Alors qu’il utilise des bottes de pluie qui tombent du ciel comme une métaphore pour se demander s’il est possible de sortir de soi, Simon Lacroix prouve qu’il maîtrise à merveille l’art d’insérer de grands questionnements philosophiques dans un chaos qui semble imprévisible, mais qui est tout à fait contrôlé. Malgré tout, à l’instar de ces fameux cours de philosophie, il ne faut pas voir en Tout ce qui n’est pas sec des réponses à ses remises en question, puisqu’on en ressort plutôt avec davantage de questions encore.
Pourtant, c’est presque un sentiment de l’enfant qui regarde une émission jeunesse qui se veut éducative qui nous assaillit en tant que spectateur. Joués gros – sans surjouer! -, les drôles de personnages passent d’une expérience à l’autre pour tenter de comprendre un comportement ou une réalité, en s’interrogeant sur l’insuccès, puis en tentant à nouveau l’expérience et en s’exclamant de bonheur – «Tiens, c’est intéressant, ça!» – lorsque ça fonctionne, avant d’expliquer la réussite, telle une morale suggérée aux tout-petits.
C’est donc l’esprit ouvert qu’il faut se rendre au Théâtre de Quat’Sous afin de, comme les comédiens, plonger dans l’univers de Simon Lacroix.
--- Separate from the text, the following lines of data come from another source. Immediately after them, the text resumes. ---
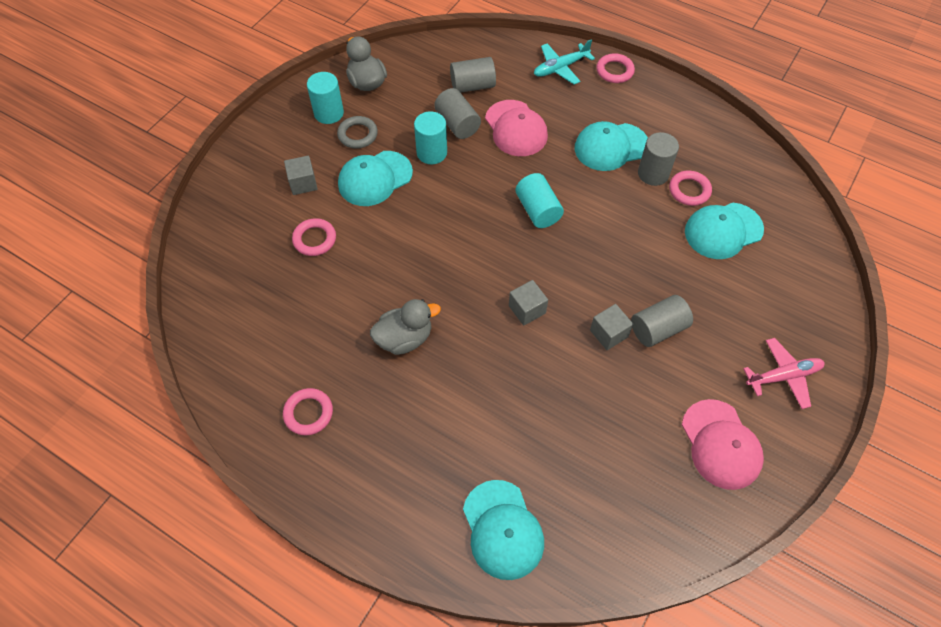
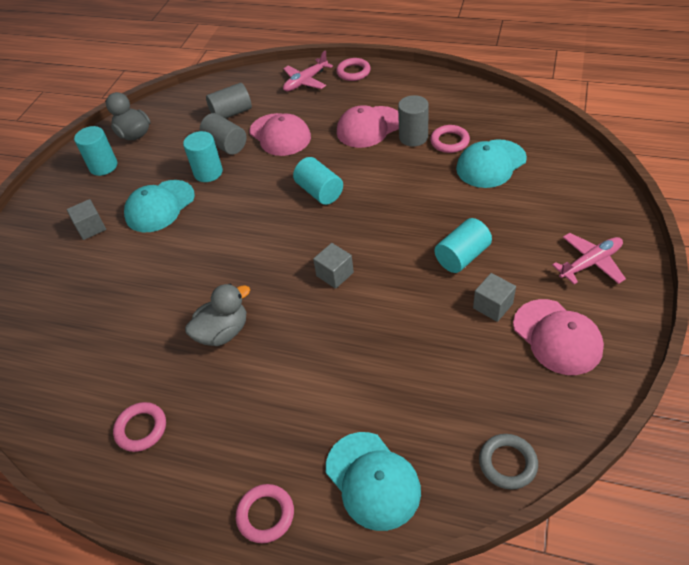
camera: 10 degrees left, 10 degrees down
pink ring [292,218,336,256] -> pink ring moved to [236,484,294,543]
grey ring [337,116,378,149] -> grey ring moved to [479,434,538,490]
turquoise plane [534,39,595,84] -> pink plane [283,50,333,91]
turquoise cap [575,121,648,171] -> pink cap [337,105,399,148]
grey cube [590,304,633,350] -> grey cube moved to [473,273,516,322]
grey cylinder [631,295,693,347] -> turquoise cylinder [434,218,492,273]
En devant jongler avec les voix enregistrées, les sons et éclairages variés et efficaces, les pieds dans l’eau et les sauts inattendus entre plusieurs sujets sans lien – comme ces drôles de dialogues entre Knut et Sigrid –, Félix Beaulieu-Duchesneau (à la présence soutenue et solide), Amélie Dallaire, Kathleen Fortin (aussi épatante dans un registre plus naïf et comique que dans les moments plus tragiques), Denis Houle, Simon Lacroix et Diane Lavallée ont très bien plongé, et mériteraient sans doute une médaille olympique, ne serait-ce que pour cette remarquable scène où les six sont en parfaite symbiose!
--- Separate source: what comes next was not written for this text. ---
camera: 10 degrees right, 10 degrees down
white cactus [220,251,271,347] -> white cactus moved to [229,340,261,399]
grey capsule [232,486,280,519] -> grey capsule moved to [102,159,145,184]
Car ça n’est pas une mince affaire de se remettre en question et de se libérer du poids de l’incompréhension de ce qui nous entoure, de ce qui est plus grand que nous, ce pour quoi nous n’aurons jamais de réponse. Qui est-on? Qu’est-ce qui fait ce que nous sommes? A-t-on des trous en nous, et comment les remplir? Ce genre de vides existentiels dans lesquels il fait peur de plonger…Mais il ne faudrait surtout pas trop analyser les composantes de cette pièce, comme pour le riz mentionné par Beaulieu-Duchesneau qui ne fait pas du tout référence à nos relations avec l’Asie. Il ne semble pas y avoir d’objectif concret au spectacle, sinon le divertissement et, bien sûr, le questionnement.
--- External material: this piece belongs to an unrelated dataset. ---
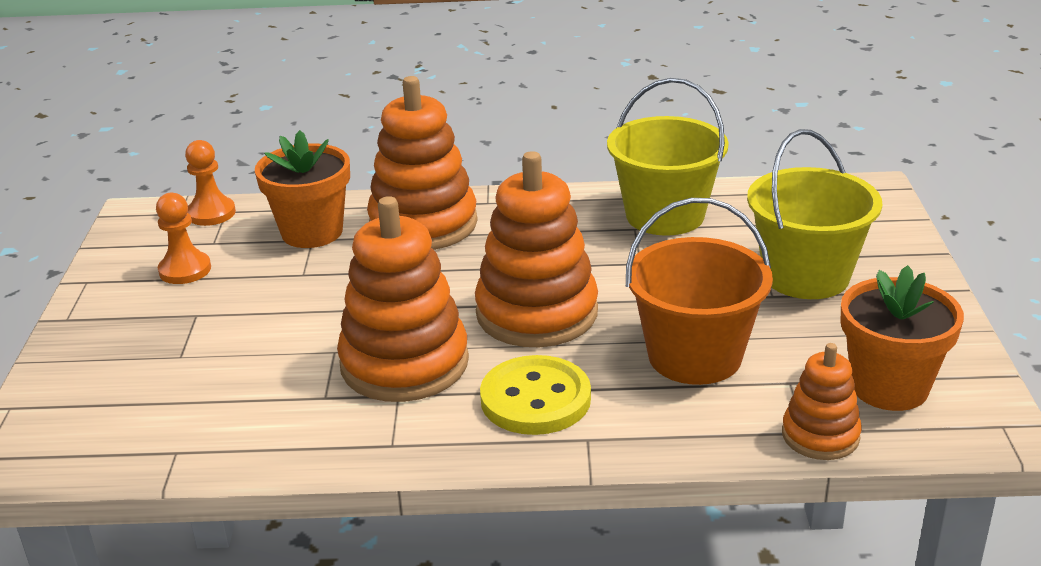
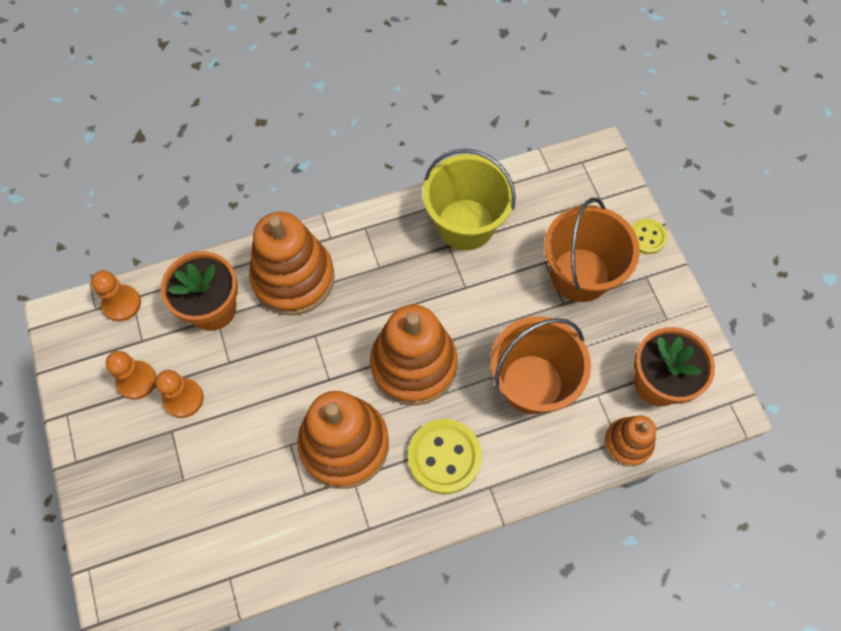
camera: 20 degrees left, 35 degrees up
yellow bucket [747,129,882,299] -> orange bucket [544,198,640,302]
none -> orange pawn [155,370,203,418]
none -> yellow button [632,219,667,254]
Insérant d’ailleurs de jolie façon dans sa pièce une fausse rencontre entre les artistes du spectacle et le public, Simon Lacroix avance lui-même que la création d’une pièce n’est qu’une façon tout à fait égocentrique de faire son grand spectacle, avec des scènes colorées, pour faire parler de lui. Prise au premier degré, Tout ce qui n’est pas sec pourrait effectivement être perçu de cette façon, mais il faut prendre le temps de ressasser ce raz-de-marée de mots, d’images et de propositions originales pour voir clair dans ses abysses.
La pièce Tout ce qui n’est pas sec, écrite par Simon Lacroix et mise en scène par Charles Dauphinais, est une création du Théâtre de Quat’Sous et du Théâtre SDF (Sans Domicile Fixe). Elle est présentée jusqu’au 12 avril 2015.